Re: [PATCH] mm, mempolicy: fix up gup usage in lookup_node

From: Michal Hocko
Date: Tue Apr 21 2020 - 10:46:10 EST


On Tue 21-04-20 09:29:16, Peter Xu wrote:
> On Tue, Apr 21, 2020 at 09:10:26AM +0200, Michal Hocko wrote:
> > From: Michal Hocko <mhocko@xxxxxxxx>
> >
> > ba841078cd05 ("mm/mempolicy: Allow lookup_node() to handle fatal signal") has
> > added a special casing for 0 return value because that was a possible
> > gup return value when interrupted by fatal signal. This has been fixed
> > by ae46d2aa6a7f ("mm/gup: Let __get_user_pages_locked() return -EINTR
> > for fatal signal") in the mean time so ba841078cd05 can be reverted.
> >
> > This patch however doesn't go all the way to revert it because the check
> > for 0 is wrong and confusing here. Firstly it is inherently unsafe to
> > access the page when get_user_pages_locked returns 0 (aka no page
> > returned).
> > Fortunatelly this will not happen because get_user_pages_locked will not
> > return 0 when nr_pages > 0 unless FOLL_NOWAIT is specified which is not
> > the case here. Document this potential error code in gup code while we
> > are at it.
> >
> > Signed-off-by: Michal Hocko <mhocko@xxxxxxxx>
> > ---
> > mm/gup.c | 5 +++++
> > mm/mempolicy.c | 5 +----
> > 2 files changed, 6 insertions(+), 4 deletions(-)
> >
> > diff --git a/mm/gup.c b/mm/gup.c
> > index 50681f0286de..a8575b880baf 100644
> > --- a/mm/gup.c
> > +++ b/mm/gup.c
> > @@ -980,6 +980,7 @@ static int check_vma_flags(struct vm_area_struct *vma, unsigned long gup_flags)
> > * -- If nr_pages is >0, but no pages were pinned, returns -errno.

[Raw data]

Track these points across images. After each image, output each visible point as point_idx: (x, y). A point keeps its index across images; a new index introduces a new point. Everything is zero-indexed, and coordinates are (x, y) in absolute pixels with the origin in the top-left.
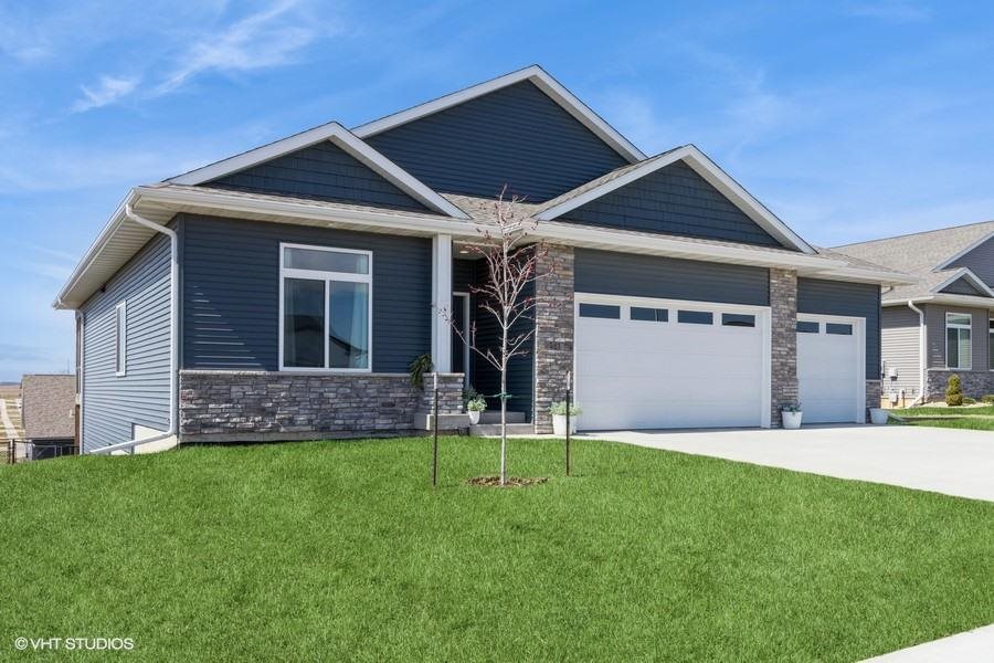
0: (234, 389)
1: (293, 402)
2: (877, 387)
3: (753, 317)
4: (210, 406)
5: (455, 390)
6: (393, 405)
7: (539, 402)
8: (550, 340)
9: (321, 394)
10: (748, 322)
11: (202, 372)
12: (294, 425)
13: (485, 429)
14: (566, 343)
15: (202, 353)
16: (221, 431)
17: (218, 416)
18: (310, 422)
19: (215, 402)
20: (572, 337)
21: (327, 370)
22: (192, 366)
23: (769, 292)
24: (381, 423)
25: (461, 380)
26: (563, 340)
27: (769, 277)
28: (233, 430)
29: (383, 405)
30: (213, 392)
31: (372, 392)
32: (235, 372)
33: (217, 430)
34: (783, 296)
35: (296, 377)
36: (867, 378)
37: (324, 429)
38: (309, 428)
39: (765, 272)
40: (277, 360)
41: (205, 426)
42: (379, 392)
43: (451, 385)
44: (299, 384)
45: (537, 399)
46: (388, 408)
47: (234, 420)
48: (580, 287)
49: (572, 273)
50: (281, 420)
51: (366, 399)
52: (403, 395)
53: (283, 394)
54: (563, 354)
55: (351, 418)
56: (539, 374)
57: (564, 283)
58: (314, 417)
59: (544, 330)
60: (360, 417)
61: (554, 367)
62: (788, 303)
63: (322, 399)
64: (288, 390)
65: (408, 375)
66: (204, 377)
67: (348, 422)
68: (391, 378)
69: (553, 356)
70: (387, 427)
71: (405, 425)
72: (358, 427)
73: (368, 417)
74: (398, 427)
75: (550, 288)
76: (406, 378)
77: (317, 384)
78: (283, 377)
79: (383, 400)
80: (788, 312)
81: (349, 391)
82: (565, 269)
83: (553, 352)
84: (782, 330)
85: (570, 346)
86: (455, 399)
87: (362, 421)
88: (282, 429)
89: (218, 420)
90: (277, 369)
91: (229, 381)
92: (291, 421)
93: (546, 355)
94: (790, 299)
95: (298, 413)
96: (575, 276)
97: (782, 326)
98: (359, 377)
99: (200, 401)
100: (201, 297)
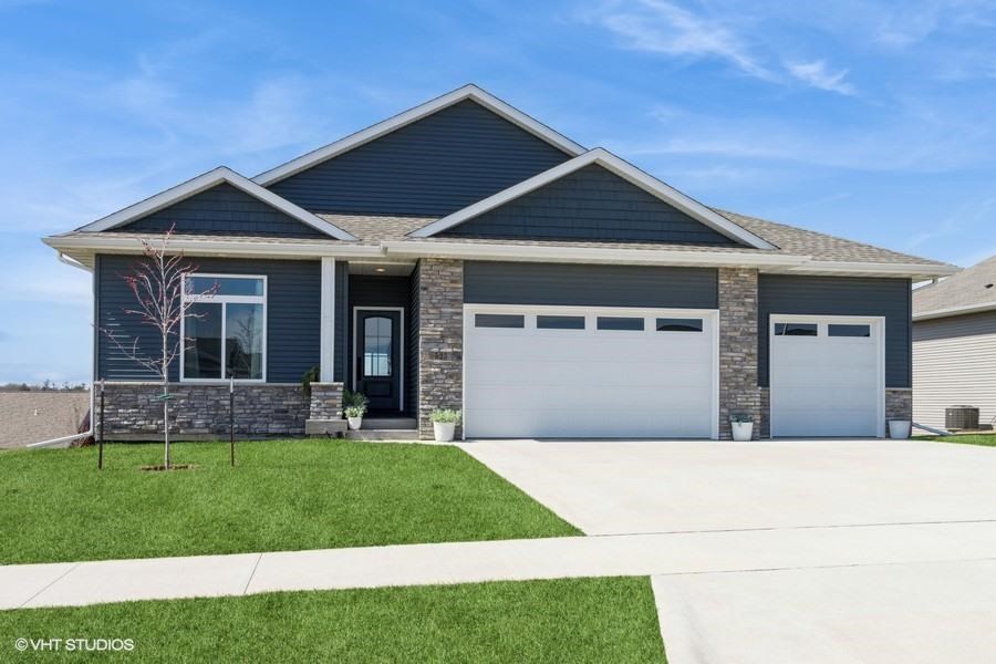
0: (140, 397)
1: (191, 408)
2: (905, 397)
3: (700, 321)
4: (120, 411)
5: (334, 398)
6: (287, 412)
7: (423, 409)
8: (436, 350)
9: (217, 401)
10: (695, 326)
11: (112, 383)
12: (192, 428)
13: (366, 433)
14: (454, 353)
15: (112, 367)
16: (128, 431)
17: (126, 419)
18: (207, 425)
19: (124, 408)
20: (461, 346)
21: (223, 380)
22: (106, 378)
23: (717, 293)
24: (274, 427)
25: (341, 389)
26: (450, 350)
27: (717, 278)
28: (140, 431)
29: (277, 411)
30: (122, 399)
31: (265, 399)
32: (140, 383)
33: (125, 431)
34: (737, 297)
35: (195, 387)
36: (886, 386)
37: (219, 432)
38: (206, 431)
39: (713, 272)
40: (178, 373)
41: (115, 427)
42: (272, 399)
43: (331, 394)
44: (197, 393)
45: (421, 407)
46: (281, 415)
47: (140, 423)
48: (469, 298)
49: (461, 286)
50: (181, 423)
51: (259, 406)
52: (296, 403)
53: (182, 401)
54: (449, 364)
55: (246, 422)
56: (423, 383)
57: (451, 296)
58: (210, 421)
59: (428, 341)
60: (255, 422)
61: (441, 376)
62: (743, 304)
63: (218, 406)
64: (188, 398)
65: (300, 384)
66: (115, 387)
67: (241, 426)
68: (283, 387)
69: (438, 366)
70: (281, 431)
71: (298, 430)
72: (252, 431)
73: (260, 422)
74: (291, 431)
75: (434, 301)
76: (298, 387)
77: (213, 392)
78: (183, 387)
79: (276, 407)
80: (742, 314)
81: (243, 398)
82: (453, 282)
83: (438, 361)
84: (737, 334)
85: (459, 357)
86: (334, 406)
87: (256, 426)
88: (182, 431)
89: (125, 423)
90: (178, 379)
91: (136, 390)
92: (190, 424)
93: (431, 365)
94: (747, 300)
95: (196, 417)
96: (464, 288)
97: (735, 330)
98: (253, 387)
99: (111, 407)
100: (112, 322)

[Activity 1]
Answer these questions about the mempolicy patch thread:
(a) Which commit let __get_user_pages_locked() return -EINTR for a fatal signal?
(b) Which flag would allow get_user_pages_locked to return 0 when nr_pages > 0?
(c) How many files does the patch change?
[Activity 2] Resume the mempolicy patch thread from where it stops.
The lines after the mempolicy patch thread are separate material and are not part of it.

[Final answer 1]
(a) ae46d2aa6a7f
(b) FOLL_NOWAIT
(c) Two

[Final answer 2]
> > * -- If nr_pages is >0, and some pages were pinned, returns the number of
> > * pages pinned. Again, this may be less than nr_pages.
> > + * -- 0 return value is possible when the fault would need to be retried.
> > *
> > * The caller is responsible for releasing returned @pages, via put_page().
> > *
> > @@ -1247,6 +1248,10 @@ int fixup_user_fault(struct task_struct *tsk, struct mm_struct *mm,
> > }
> > EXPORT_SYMBOL_GPL(fixup_user_fault);
> >
> > +/*
> > + * Please note that this function, unlike __get_user_pages will not
> > + * return 0 for nr_pages > 0 without FOLL_NOWAIT
>
> It's a bit unclear to me on whether "will not return 0" applies to "this
> function" or "__get_user_pages"... Might be easier just to avoid mentioning
> __get_user_pages?

I really wanted to call out __get_user_pages because the semantic of
0 return value is different. If you have a suggestion how to reformulate
this to be more clear then I will incorporate that.

> > + */
> > static __always_inline long __get_user_pages_locked(struct task_struct *tsk,
> > struct mm_struct *mm,
> > unsigned long start,
> > diff --git a/mm/mempolicy.c b/mm/mempolicy.c
> > index 48ba9729062e..1965e2681877 100644
> > --- a/mm/mempolicy.c
> > +++ b/mm/mempolicy.c
> > @@ -927,10 +927,7 @@ static int lookup_node(struct mm_struct *mm, unsigned long addr)
> >
> > int locked = 1;
> > err = get_user_pages_locked(addr & PAGE_MASK, 1, 0, &p, &locked);
> > - if (err == 0) {
> > - /* E.g. GUP interrupted by fatal signal */
> > - err = -EFAULT;
> > - } else if (err > 0) {
> > + if (err > 0) {
> > err = page_to_nid(p);
> > put_page(p);
> > }
>
> Again, this is my totally humble opinion: I'm fine with removing the comment,
> however I still don't think it's helpful at all to explicitly remove a check
> against invalid return value (err==0), especially if that's the only functional
> change in this patch.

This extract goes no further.